Wer es nicht selbst, oder doch etwas ähnliches erfahren hat, begreift nicht, was für ein Unterschied ist, nach dem Hafen zu gehen weil man da zu thun hat, oder auch nichts zu thun hat, und nach dem Hafen gehen zu müssen, um sich für zehen Jahre auf eine Galeere schmieden zu lassen.

Ich selbst habe den Unterschied nie so lebhaft empfunden als dieser Tage, da ich auf einem meiner irrenden Spaziergänge in das Gehölze gerieth, welches sich nicht weit von Neptuns Tempel längs dem Ufer hinzieht, und, wie ihr wißt, den Nereiden geheiligt ist.

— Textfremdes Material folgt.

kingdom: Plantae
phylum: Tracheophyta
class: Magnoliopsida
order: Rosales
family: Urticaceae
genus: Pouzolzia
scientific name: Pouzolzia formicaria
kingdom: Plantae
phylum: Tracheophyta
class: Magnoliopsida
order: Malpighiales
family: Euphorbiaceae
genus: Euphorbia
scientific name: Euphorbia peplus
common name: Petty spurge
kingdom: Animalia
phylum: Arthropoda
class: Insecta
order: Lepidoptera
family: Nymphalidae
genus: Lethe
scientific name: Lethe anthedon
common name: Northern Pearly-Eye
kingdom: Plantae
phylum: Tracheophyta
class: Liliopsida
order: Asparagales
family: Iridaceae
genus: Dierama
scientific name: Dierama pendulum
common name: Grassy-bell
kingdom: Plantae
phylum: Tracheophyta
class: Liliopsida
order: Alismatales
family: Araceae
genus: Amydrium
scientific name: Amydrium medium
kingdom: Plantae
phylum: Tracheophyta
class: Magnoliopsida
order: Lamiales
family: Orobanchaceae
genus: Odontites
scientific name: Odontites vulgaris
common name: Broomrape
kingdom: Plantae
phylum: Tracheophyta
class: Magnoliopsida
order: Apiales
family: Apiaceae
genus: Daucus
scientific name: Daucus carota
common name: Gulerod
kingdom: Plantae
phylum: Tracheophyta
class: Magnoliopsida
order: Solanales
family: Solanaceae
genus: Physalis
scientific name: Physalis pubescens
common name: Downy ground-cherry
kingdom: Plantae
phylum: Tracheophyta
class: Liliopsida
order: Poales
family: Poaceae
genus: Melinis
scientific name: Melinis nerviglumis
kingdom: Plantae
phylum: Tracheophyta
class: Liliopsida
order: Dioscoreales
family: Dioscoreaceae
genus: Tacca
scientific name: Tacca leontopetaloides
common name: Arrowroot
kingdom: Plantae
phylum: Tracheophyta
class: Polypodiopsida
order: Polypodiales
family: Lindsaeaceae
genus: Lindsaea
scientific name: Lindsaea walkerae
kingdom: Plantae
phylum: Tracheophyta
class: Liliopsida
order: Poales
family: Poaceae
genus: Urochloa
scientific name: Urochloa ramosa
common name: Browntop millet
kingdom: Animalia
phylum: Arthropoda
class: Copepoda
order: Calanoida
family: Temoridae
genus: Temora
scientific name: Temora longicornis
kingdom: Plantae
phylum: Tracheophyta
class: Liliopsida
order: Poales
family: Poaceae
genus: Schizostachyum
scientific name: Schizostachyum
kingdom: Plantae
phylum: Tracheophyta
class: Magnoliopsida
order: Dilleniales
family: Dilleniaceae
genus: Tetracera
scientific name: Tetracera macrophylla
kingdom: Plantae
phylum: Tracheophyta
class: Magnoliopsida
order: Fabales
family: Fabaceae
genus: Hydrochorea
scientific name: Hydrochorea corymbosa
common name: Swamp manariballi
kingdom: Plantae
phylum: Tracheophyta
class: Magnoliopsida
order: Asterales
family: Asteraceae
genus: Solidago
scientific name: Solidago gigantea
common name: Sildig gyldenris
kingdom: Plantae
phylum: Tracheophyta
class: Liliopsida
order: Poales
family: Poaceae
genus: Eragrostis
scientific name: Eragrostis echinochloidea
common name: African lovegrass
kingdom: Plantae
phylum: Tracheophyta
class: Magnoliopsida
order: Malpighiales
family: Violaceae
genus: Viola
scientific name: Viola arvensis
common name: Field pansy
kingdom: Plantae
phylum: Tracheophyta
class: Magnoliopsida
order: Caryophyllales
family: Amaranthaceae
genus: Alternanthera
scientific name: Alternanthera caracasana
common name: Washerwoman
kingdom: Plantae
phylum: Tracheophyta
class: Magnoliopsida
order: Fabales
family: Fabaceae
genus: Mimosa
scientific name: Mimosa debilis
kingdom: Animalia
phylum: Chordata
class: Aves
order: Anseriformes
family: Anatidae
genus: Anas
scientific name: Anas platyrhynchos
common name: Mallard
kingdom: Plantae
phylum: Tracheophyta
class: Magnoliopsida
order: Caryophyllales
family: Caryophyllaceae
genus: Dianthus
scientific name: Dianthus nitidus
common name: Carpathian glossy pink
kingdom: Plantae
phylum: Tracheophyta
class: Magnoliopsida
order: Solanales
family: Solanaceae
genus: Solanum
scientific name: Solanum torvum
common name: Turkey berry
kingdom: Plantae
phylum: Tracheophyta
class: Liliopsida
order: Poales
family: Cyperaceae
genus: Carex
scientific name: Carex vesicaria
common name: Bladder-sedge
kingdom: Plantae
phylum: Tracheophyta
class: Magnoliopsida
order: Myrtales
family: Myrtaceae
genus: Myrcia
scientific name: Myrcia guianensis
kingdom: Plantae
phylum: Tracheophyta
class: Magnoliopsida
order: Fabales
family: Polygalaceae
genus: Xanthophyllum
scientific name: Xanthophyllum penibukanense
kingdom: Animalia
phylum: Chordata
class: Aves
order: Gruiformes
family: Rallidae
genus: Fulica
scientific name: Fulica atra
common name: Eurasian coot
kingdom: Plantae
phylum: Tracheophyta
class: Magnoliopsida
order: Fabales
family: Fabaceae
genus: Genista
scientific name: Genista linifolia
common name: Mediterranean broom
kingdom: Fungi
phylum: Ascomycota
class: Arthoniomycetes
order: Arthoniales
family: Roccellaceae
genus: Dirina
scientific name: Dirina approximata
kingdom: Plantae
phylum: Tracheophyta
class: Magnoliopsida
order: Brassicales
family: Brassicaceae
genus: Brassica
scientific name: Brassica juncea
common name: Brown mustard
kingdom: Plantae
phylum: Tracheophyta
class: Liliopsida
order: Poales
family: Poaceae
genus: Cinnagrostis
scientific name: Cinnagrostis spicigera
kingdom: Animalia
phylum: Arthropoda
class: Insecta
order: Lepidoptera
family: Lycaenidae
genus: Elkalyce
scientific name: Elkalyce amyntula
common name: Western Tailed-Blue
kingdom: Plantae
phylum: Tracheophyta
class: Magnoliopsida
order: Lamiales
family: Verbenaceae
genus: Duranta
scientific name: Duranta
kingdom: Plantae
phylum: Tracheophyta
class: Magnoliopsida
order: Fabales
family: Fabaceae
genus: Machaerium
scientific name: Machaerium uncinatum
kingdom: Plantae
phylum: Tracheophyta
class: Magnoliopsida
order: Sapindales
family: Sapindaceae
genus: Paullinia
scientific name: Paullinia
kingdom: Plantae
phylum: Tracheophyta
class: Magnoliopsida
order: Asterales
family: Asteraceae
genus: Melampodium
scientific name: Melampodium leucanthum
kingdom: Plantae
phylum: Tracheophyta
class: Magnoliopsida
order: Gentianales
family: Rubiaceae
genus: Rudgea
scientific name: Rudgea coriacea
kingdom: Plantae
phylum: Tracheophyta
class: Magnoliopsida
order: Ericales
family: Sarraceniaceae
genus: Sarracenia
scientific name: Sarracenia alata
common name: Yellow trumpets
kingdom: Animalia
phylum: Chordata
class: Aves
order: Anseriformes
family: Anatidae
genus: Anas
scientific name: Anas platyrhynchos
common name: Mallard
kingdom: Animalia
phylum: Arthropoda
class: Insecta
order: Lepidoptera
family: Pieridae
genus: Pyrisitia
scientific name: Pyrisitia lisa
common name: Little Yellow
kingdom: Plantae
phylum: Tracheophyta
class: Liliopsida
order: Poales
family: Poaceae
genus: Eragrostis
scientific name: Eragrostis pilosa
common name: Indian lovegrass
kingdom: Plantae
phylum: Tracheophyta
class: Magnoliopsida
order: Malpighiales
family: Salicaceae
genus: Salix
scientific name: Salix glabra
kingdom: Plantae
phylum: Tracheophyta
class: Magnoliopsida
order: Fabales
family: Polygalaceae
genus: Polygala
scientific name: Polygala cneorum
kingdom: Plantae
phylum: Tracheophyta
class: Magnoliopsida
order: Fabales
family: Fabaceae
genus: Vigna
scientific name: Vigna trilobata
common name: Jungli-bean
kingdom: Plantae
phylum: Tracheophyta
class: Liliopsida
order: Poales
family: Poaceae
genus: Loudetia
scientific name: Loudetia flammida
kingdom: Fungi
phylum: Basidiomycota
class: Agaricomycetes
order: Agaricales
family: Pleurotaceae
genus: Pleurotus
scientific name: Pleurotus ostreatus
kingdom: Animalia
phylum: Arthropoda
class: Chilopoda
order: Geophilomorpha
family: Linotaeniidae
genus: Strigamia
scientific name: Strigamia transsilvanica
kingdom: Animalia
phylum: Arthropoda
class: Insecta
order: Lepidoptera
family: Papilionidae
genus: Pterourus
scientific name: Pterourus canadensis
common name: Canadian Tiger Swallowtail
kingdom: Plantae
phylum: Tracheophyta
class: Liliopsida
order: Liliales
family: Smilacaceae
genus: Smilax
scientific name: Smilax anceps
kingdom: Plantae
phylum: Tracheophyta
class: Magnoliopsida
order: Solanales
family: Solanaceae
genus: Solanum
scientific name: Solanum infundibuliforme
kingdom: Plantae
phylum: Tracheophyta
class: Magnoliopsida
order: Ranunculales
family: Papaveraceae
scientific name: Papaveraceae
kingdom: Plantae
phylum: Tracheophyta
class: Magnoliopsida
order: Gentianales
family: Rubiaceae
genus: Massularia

Indem ich nichts weniger dachte als auf eine alte Bekanntschaft in dieser wilden Gegend zu stoßen, erblickte ich einen Mann von ungefähr fünf und dreyßig Jahren, übel gekleidet, ungekämmt, hager, blaß, hohlaugig, kurz, mit allen Attributen des Kummers und Elends, unter einen Baum hingeworfen. Er war im Begriff, mit einer Hand voll Wurzeln, die er eben ausgerauft hatte, und etlichen Stückchen in Wasser geweichtem Zwieback seine Abendmahlzeit zu halten. Ich glaubte den Mann zu kennen, und da ich näher kam, sah ich mit einigem Erstaunen, daß es Bacchides von Athen war, dem kurz zuvor, eh' ich diese Stadt zum letzten Mahl verließ, ein Vermögen von wenigstens acht hundert Attischen Talenten von einem alten Wucherer, dessen einziger Sohn zu seyn er das Unglück hatte, erblich zugefallen war.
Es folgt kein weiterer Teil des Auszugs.